------ THE INPUT

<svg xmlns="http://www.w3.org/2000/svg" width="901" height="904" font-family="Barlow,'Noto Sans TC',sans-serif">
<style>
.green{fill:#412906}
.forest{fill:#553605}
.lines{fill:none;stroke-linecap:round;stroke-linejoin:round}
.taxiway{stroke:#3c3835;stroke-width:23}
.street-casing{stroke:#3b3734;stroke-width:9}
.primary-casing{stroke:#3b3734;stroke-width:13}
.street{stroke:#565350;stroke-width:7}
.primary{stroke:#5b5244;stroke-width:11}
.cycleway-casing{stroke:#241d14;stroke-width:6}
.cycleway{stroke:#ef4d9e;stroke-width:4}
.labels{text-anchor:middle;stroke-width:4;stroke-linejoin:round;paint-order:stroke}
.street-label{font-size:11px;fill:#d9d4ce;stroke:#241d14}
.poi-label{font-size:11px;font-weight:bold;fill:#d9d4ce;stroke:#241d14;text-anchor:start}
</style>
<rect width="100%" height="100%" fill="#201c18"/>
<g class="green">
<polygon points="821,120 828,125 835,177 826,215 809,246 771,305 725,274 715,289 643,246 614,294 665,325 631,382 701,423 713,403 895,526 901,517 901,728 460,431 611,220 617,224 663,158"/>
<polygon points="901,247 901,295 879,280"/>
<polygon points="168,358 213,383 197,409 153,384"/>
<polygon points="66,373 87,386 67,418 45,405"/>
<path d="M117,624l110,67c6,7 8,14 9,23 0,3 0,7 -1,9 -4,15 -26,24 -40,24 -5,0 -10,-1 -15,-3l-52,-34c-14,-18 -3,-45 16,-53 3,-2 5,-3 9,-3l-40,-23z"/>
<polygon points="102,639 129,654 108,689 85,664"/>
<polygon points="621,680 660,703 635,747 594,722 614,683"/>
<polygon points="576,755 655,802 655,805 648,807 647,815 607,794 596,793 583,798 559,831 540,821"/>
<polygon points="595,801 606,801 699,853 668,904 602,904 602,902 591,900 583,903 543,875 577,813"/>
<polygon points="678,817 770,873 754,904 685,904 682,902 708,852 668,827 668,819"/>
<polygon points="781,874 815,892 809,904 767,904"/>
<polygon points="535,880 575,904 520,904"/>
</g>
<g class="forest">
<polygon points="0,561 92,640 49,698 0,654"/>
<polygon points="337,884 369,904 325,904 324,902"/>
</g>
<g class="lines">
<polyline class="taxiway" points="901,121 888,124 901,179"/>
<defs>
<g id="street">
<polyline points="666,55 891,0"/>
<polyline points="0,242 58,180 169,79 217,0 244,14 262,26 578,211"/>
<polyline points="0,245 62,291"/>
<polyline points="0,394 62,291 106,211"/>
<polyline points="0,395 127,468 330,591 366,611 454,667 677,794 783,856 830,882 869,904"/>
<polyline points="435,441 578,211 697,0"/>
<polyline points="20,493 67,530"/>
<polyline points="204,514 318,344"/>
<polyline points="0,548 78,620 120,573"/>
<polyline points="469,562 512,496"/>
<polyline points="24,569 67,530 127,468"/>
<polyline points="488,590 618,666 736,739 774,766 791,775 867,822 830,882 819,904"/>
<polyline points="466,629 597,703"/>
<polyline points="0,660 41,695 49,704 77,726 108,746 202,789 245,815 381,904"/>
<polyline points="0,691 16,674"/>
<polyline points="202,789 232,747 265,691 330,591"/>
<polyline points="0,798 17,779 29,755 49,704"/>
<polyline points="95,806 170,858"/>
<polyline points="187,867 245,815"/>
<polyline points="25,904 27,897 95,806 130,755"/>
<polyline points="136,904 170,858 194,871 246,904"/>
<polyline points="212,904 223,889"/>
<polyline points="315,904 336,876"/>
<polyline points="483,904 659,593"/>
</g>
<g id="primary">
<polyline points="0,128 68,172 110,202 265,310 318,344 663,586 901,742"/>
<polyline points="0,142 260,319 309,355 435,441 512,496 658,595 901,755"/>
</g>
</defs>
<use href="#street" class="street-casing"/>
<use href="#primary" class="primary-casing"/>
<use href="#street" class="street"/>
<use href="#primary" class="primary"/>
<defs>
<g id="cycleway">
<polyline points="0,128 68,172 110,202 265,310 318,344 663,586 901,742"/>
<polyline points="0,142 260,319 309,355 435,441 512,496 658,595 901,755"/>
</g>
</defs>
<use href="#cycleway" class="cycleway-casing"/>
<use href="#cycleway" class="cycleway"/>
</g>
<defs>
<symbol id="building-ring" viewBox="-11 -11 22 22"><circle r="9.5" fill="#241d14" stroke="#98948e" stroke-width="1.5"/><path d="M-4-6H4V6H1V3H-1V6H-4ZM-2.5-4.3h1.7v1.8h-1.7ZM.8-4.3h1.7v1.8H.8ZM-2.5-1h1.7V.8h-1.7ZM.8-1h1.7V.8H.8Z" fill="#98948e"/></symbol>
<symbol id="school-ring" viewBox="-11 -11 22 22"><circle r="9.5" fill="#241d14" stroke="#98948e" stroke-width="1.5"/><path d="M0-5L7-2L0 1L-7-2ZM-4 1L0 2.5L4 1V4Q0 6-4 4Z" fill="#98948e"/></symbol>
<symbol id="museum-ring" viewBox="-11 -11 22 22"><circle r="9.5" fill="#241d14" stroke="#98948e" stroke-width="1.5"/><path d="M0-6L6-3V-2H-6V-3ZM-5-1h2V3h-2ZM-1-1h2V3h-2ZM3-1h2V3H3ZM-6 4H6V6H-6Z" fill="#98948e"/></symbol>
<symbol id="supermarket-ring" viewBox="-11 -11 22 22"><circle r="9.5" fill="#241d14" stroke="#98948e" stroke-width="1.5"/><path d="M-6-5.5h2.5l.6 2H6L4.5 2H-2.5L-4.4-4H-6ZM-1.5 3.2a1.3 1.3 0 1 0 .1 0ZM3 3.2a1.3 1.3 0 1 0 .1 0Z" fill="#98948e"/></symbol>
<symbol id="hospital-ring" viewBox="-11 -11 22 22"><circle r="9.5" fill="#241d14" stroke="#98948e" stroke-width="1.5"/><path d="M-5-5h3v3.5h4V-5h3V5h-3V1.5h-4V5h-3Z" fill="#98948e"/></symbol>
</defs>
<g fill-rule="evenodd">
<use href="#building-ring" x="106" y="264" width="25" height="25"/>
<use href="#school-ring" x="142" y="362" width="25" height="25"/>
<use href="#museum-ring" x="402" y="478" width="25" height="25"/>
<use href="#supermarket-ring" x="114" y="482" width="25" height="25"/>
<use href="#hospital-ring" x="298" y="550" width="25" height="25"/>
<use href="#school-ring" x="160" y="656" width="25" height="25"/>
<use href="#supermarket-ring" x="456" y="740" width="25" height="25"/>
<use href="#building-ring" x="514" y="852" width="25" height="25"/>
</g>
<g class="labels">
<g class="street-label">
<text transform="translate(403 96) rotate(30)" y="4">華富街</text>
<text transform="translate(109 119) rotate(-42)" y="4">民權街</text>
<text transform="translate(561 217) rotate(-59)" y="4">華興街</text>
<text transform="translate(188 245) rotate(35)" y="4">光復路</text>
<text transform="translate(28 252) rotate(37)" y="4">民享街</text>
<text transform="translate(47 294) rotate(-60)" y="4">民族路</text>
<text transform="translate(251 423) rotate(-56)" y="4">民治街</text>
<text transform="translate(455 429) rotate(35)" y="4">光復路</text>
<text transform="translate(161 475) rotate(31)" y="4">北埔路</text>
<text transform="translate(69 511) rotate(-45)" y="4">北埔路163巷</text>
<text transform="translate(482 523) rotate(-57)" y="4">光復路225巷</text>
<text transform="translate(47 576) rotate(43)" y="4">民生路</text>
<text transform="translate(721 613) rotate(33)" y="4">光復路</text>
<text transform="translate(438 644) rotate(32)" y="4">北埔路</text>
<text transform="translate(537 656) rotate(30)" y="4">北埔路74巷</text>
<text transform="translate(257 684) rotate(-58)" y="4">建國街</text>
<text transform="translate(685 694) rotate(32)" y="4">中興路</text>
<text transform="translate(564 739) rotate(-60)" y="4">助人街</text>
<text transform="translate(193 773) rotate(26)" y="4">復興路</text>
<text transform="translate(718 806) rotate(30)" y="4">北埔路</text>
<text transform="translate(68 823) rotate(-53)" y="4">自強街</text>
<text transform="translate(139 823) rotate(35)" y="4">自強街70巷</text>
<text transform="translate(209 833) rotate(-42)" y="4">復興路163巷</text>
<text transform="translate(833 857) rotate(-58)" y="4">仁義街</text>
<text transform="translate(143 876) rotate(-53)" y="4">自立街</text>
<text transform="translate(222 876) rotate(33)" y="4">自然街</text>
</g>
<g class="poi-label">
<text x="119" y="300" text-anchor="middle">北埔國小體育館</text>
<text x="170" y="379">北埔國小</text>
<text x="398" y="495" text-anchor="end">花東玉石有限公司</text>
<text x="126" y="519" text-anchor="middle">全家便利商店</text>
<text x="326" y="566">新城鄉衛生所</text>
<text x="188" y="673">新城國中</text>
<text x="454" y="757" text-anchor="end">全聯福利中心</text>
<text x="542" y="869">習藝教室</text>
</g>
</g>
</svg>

------------

PROBLEM REQUIREMENTS: Search the data for the string "lines" and copy each line where it appears.

REPLY TO THE TASK:
.lines{fill:none;stroke-linecap:round;stroke-linejoin:round}
<g class="lines">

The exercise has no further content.